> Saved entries
######

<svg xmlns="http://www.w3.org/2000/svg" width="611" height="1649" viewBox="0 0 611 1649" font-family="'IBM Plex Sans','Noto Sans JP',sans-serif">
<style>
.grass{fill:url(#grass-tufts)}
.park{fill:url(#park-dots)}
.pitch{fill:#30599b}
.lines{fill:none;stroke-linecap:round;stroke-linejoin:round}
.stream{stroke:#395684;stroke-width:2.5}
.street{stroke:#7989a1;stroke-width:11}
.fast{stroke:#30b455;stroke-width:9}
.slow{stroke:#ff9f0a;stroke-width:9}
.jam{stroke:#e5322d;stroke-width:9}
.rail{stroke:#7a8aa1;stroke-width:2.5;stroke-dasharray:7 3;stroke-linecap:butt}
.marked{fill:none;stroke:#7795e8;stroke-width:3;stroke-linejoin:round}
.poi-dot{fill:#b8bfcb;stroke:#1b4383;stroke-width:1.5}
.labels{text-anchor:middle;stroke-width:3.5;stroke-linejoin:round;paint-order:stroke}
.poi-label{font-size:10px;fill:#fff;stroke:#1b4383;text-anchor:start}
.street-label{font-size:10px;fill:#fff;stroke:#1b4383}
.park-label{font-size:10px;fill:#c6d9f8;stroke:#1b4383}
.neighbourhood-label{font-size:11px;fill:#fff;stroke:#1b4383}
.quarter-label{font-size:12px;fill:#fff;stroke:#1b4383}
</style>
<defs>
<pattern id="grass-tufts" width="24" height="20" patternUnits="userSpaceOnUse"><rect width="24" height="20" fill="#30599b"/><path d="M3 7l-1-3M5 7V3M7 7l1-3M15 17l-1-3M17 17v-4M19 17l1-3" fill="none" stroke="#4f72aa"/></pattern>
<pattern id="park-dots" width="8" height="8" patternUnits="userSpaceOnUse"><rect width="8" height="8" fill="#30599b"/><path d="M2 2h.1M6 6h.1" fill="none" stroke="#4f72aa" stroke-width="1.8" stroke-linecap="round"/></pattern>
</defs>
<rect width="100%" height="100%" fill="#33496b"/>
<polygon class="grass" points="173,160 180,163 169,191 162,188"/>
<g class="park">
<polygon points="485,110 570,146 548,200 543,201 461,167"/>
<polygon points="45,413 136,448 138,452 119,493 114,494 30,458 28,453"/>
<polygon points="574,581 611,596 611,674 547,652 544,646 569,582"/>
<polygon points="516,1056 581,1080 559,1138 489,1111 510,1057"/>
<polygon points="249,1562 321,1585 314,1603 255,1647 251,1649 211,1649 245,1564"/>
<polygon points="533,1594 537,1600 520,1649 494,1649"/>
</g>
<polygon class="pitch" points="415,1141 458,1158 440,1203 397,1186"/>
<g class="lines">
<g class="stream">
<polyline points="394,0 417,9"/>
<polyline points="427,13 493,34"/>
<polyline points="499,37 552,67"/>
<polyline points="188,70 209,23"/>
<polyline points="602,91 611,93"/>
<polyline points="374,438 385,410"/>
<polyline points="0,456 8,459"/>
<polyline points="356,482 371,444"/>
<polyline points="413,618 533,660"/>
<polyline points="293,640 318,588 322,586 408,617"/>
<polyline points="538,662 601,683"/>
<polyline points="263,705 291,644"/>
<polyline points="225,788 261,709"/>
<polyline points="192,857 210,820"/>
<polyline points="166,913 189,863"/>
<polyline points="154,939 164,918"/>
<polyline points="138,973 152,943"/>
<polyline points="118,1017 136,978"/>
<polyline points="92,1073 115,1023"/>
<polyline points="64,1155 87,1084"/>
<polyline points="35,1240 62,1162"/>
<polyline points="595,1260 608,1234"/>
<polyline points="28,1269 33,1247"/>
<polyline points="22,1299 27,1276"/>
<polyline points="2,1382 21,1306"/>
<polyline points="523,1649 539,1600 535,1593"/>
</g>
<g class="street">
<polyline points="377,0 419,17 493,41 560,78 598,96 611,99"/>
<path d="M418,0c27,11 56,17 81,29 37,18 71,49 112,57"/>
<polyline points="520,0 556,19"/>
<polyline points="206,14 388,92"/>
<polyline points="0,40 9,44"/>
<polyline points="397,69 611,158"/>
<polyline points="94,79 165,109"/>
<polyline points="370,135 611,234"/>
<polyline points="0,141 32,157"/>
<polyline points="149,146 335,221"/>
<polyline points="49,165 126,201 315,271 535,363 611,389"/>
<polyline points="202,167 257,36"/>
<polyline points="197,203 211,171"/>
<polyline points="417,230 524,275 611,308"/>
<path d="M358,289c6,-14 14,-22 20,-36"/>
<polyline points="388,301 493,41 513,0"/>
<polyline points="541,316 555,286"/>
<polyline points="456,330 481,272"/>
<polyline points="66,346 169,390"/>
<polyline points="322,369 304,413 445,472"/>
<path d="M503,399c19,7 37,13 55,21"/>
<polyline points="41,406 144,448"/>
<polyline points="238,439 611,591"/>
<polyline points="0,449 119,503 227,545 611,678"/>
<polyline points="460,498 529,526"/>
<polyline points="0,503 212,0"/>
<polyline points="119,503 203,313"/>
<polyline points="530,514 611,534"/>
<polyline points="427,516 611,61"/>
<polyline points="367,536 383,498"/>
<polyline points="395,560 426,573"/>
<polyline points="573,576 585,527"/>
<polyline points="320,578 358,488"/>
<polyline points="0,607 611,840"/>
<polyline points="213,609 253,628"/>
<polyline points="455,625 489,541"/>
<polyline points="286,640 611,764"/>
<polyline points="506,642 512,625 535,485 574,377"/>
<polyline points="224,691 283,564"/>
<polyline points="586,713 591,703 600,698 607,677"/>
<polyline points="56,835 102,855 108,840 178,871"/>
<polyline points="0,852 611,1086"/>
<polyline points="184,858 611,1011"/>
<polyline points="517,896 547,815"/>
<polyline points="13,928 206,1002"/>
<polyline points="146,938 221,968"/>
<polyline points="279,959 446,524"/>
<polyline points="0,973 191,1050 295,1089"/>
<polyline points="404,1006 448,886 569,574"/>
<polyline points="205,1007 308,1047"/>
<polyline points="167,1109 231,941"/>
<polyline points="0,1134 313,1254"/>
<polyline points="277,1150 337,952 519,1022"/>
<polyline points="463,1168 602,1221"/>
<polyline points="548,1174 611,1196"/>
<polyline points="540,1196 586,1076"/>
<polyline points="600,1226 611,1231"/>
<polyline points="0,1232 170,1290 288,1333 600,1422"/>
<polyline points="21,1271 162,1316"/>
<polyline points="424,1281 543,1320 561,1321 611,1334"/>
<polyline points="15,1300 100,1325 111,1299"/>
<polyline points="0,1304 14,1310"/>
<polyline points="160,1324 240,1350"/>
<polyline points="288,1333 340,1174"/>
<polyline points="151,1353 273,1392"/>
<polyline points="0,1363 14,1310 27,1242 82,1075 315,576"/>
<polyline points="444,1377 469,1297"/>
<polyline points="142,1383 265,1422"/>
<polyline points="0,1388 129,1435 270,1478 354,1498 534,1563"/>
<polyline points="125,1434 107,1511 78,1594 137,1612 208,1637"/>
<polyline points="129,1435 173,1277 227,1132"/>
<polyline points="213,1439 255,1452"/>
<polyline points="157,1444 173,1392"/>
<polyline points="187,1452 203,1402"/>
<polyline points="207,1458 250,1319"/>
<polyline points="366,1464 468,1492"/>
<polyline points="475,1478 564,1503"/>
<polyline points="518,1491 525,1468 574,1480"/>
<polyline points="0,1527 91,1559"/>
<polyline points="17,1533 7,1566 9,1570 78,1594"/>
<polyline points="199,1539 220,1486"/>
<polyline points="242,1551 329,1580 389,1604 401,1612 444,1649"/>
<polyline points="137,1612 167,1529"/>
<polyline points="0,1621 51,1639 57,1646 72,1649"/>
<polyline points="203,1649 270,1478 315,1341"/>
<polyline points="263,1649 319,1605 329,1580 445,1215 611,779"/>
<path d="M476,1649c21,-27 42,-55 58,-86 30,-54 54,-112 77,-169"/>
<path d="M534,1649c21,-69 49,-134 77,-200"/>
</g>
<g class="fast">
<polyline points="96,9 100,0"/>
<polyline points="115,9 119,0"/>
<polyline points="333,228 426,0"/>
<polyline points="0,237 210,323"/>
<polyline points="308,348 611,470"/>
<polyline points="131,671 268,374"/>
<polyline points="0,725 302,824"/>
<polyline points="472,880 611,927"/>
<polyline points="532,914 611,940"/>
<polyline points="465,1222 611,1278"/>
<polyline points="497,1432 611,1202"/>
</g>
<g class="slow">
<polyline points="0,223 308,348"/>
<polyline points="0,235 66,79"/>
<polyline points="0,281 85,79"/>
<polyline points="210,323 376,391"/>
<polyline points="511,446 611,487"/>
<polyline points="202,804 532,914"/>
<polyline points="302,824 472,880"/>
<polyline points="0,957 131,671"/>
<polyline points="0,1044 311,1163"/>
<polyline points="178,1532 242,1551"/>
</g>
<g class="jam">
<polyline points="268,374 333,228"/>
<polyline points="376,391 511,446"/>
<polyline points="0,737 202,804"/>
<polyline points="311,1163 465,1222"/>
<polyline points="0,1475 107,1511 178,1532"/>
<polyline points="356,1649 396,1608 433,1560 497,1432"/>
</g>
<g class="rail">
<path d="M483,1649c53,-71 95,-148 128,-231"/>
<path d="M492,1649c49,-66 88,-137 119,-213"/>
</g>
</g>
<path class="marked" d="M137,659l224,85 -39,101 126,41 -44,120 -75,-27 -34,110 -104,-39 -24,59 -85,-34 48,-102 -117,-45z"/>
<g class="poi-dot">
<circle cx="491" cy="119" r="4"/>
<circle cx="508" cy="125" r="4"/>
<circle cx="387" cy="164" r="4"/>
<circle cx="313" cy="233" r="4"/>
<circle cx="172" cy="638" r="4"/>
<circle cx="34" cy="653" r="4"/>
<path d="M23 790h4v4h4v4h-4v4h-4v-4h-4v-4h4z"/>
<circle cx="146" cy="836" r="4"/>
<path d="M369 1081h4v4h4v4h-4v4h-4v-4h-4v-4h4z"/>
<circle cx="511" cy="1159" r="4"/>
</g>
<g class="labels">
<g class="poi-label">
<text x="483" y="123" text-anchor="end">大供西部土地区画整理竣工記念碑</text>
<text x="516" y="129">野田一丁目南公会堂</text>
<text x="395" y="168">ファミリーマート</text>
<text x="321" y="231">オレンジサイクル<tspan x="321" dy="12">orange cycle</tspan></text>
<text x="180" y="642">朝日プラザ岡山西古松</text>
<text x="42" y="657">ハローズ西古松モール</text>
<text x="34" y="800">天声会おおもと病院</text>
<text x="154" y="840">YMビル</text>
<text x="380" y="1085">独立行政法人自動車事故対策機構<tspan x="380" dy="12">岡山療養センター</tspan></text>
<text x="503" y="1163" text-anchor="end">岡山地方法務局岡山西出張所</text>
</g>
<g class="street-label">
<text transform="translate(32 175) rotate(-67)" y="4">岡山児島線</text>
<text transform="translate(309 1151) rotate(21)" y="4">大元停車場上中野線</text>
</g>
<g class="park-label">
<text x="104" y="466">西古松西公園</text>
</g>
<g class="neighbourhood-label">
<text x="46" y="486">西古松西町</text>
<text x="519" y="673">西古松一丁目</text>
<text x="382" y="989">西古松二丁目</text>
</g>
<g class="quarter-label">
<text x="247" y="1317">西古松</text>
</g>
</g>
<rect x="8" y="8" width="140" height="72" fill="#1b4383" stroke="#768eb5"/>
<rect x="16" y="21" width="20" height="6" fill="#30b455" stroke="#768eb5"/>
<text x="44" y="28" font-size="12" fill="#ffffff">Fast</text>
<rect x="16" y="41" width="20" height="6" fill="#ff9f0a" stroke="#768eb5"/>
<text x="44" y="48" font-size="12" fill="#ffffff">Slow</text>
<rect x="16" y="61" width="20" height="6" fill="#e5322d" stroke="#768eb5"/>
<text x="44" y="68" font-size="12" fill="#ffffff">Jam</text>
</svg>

######

> TASK PROMPT
Once the lines of the entries containing the word "ffffff" have been counted, report the number alone.

> EXERCISE SOLUTION
3